## RICHIESTA A
Modifica il testo sull'illusione di unità dell'uomo: riporta il passo da "Un certo 'io'" a "del tutto immaginarie.", sostituendo "accidentali" con "casuali".
## RICHIESTA B
Rispondi a queste domande sul testo sull'illusione di unità dell'uomo:
(i) Quali tre cose creano nell'uomo l'illusione della sua unità?
(ii) Da che cosa dipende ciascuno degli 'io'?
(iii) A quale 'io' l'uomo dà credito per lo più?
## RICHIESTA C
Prosegui il testo sull'illusione di unità dell'uomo dal punto in cui termina.

## TESTO DI PARTENZA
L'illusione di unità o integralità dell'uomo (P.D. Ouspensky)


G. I. Gurdjieff Uomo
L'uomo dovrebbe comprendere di non essere uno, ma una moltitudine. Non possiede un Io unico, permanente e immutabile. L'uomo cambia continuamente. In un dato momento è una persona, il momento seguente un'altra, poco dopo una terza e così via, quasi senza fine.
L'illusione della sua unità o integralità è creata nell'uomo in primo luogo dalla sensazione di un corpo fisico, poi dal suo nome che in genere non cambia e infine da un certo numero di abitudini meccaniche che si sono radicate in lui con l'educazione o ha acquisito per imitazione. Avendo sempre le stesse sensazioni fisiche, sentendosi chiamare sempre con lo stesso nome e ritrovando in sé abitudini ed inclinazioni conosciute da sempre, s'immagina di essere sempre lo stesso.
In realtà non esiste unità nell'uomo, non vi è un centro unico di comando, né un 'Io' o un ego permanente.
Ogni pensiero, ogni sentimento, ogni sensazione, ogni desiderio, ogni 'mi piace' o 'non mi piace' è un 'io'. Questi 'io' non sono collegati fra loro né coordinati in alcun modo. Ognuno di essi dipende dal mutare delle circostanze esteriori e dal variare delle impressioni.
Un certo 'io' automaticamente ne fa saltar fuori tutta una serie; alcuni sempre appaiati ad altri. In questo tuttavia non c'è né ordine, né sistema.

Alcuni gruppi di 'io' sono collegati naturalmente, ma di questi parleremo più tardi. Per ora dobbiamo cercare di comprendere che certi gruppi di 'io' sono unicamente collegati da associazioni accidentali, da ricordi fortuiti, o da somiglianze del tutto immaginarie.
Ciascuno di questi 'io' rappresenta, ad un dato momento, soltanto un'infima parte delle nostre funzioni, ma ciascuno di essi crede di rappresentare il tutto. Quando l'uomo dice 'io', si ha l'impressione che parli di sé come totalità, in realtà, anche quando egli crede che sia così, non si tratta che di un pensiero passeggero, di un umore o di un desiderio che passano. Un'ora dopo egli può averlo completamente dimenticato ed esprimere con la stessa convinzione, un'opinione, un punto di vista o degli interessi opposti. La cosa peggiore è che l'uomo non se ne ricorda. Per lo più da credito all'ultimo 'io' che ha parlato, fin quando dura, cioè fino a che un nuovo 'io', talvolta senza alcuna relazione con il precedente, non abbia espresso con maggior forza la sua opinione o il suo desiderio.
da L'evoluzione interiore dell'uomo di P.D. Ouspensky
Pagina 29,30,31 - Prima Conferenza


L'uomo non ha individualità. Non ha un grande 'Io' unico. L'uomo è diviso in una moltitudine di piccoli 'io'.

## RECORD FORNITI
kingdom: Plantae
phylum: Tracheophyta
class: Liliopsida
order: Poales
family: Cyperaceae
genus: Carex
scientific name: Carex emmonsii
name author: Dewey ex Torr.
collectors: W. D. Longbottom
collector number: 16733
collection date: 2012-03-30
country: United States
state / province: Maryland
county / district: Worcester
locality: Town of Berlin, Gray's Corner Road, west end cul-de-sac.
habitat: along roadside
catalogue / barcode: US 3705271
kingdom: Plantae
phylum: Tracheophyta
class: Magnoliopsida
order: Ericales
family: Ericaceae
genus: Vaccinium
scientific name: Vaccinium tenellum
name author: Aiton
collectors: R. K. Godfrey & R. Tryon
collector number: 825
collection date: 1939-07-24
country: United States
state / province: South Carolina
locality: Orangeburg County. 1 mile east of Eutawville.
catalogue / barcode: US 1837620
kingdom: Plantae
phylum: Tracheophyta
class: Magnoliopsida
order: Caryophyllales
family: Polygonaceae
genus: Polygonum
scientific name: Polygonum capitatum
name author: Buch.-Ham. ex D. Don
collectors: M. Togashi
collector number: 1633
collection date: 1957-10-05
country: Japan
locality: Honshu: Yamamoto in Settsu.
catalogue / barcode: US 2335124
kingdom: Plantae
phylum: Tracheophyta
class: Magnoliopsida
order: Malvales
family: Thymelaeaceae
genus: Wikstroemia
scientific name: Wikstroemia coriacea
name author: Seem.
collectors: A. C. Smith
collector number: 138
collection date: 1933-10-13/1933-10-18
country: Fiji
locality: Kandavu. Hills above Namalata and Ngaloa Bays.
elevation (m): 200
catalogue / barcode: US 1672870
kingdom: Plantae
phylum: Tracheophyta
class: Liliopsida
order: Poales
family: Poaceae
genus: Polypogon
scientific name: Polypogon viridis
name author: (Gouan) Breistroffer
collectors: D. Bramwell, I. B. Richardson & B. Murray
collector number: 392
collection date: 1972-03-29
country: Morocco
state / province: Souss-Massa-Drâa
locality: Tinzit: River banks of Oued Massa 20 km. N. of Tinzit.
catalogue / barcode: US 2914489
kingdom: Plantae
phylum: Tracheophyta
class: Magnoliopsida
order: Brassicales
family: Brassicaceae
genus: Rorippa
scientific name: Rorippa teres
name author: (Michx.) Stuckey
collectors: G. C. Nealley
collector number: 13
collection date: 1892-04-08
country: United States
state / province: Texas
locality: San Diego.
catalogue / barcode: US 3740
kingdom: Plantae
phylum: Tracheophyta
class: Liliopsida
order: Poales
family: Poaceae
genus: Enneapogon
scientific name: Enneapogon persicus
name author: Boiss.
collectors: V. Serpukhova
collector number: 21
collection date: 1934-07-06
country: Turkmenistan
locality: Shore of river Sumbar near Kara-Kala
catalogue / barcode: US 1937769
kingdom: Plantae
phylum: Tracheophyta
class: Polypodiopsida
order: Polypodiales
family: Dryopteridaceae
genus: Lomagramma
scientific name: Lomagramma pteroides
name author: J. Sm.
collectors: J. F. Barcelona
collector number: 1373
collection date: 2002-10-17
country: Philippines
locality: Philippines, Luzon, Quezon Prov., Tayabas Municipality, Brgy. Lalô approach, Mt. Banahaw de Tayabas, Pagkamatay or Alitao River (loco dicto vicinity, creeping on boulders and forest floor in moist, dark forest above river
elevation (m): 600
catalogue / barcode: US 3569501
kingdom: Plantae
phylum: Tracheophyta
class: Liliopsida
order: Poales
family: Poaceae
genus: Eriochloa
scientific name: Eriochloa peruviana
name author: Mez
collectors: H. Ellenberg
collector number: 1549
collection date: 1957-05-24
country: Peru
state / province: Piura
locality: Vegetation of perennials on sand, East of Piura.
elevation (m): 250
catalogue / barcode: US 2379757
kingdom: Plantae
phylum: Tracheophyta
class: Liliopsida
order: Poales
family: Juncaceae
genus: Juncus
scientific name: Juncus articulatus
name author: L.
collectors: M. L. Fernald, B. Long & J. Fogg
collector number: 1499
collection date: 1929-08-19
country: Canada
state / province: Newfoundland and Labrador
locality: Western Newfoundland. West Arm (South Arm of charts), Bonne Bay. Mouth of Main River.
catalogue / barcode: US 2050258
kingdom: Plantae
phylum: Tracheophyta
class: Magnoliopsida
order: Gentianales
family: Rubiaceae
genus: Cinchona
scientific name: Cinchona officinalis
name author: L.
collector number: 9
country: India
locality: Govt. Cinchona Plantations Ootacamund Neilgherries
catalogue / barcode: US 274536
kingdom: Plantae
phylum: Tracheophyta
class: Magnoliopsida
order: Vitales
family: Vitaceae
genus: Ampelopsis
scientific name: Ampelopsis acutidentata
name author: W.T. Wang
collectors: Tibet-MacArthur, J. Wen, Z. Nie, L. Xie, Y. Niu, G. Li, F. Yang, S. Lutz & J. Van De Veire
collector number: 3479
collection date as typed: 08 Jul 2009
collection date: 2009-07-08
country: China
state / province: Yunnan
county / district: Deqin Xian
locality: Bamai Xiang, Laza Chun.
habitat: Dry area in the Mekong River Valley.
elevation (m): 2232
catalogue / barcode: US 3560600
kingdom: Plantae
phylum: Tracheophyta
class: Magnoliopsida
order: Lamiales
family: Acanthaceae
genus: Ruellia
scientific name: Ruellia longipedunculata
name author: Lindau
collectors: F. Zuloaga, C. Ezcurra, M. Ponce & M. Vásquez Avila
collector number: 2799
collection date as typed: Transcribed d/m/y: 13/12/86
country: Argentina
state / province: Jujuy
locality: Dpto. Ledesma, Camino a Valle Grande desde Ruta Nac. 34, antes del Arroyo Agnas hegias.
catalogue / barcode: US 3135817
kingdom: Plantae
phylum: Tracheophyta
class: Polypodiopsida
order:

## RISPOSTA A
Un certo 'io' automaticamente ne fa saltar fuori tutta una serie; alcuni sempre appaiati ad altri. In questo tuttavia non c'è né ordine, né sistema.

Alcuni gruppi di 'io' sono collegati naturalmente, ma di questi parleremo più tardi. Per ora dobbiamo cercare di comprendere che certi gruppi di 'io' sono unicamente collegati da associazioni casuali, da ricordi fortuiti, o da somiglianze del tutto immaginarie.

## RISPOSTA B
(i) La sensazione di un corpo fisico, il suo nome e un certo numero di abitudini meccaniche.
(ii) Dal mutare delle circostanze esteriori e dal variare delle impressioni.
(iii) All'ultimo 'io' che ha parlato, finché dura.

## RISPOSTA C
Ed ogni piccolo 'io' separato è capace di chiamare se stesso col nome della Totalità, di agire in nome della Totalità, di fare delle promesse, prendere delle decisioni, essere d'accordo o non essere d'accordo con quello che un'altro 'io', o la Totalità, dovrebbe fare. Questo spiega perché la gente prende così spesso delle decisioni e le mantiene così raramente. Un uomo decide di alzarsi presto, cominciando dall'indomani. Un 'io', o un gruppo di 'io', prende questa decisione. Ma l'alzarsi è una cosa che riguarda un'altro 'io', che non è affatto d'accordo, e che può persino non essere stato messo al corrente della cosa. Naturalmente quest'uomo continuerà a dormire il mattino seguente e la sera deciderà di nuovo di alzarsi presto. In certi casi questo può comportare conseguenze molto spiacevoli. Un piccolo 'io' accidentale può, a un certo momento, fare una promessa, non a se stesso, ma qualcun altro, semplicemente per vanità o per divertimento. Poi scompare, ma l'uomo, ossia l'insieme degli altri 'io' che sono assolutamente innocenti, dovrà forse pagare per tutta la vita per questo scherzo. E' la tragedia dell'essere umano, che qualunque piccolo 'io' abbia così il potere di firmare assegni e cambiali e che sia in seguito l'uomo, ossia la totalità, che debba farvi fronte. Vite intere trascorrono così,  per regolare dei debiti contratti da piccoli 'io' accidentali.
Gli insegnamenti orientali contengono varie immagini allegoriche che cercano di ritrarre la natura dell'essere umano da questo punto di vista.
Secondo uno di essi, l'uomo è paragonato a una casa senza Padrone né sovrintendente, occupata da una moltitudine di servitori che hanno interamente dimenticato i loro doveri: nessuno vuole fare ciò che deve; ognuno cerca di essere il padrone, non fosse che per un momento, e, in questa specie di anarchia, la casa è minacciata dai più gravi pericoli. La sola speranza di salvezza è che un gruppo di servitori più sensati si riuniscano ed eleggano un sovrintendente temporaneo, cioè un sovrintendente delegato. Questo sovrintendente delegato può allora mettere gli altri servitori al loro posto, e costringere ognuno a fare il proprio lavoro: la cuoca in cucina, il cocchiere nella scuderia, il giardiniere in giardino, e così via. In questo modo, la 'casa' può essere pronta per l'arrivo del vero sovrintendente, il quale a sua volta preparerà l'arrivo del vero Padrone.
Il paragone dell'uomo con una casa che aspetta l'arrivo del padrone è frequente negli insegnamenti orientali che hanno conservato tracce dell'antica conoscenza e, come sapete, questa idea appare sotto varie forme, anche in molte parabole dei Vangeli.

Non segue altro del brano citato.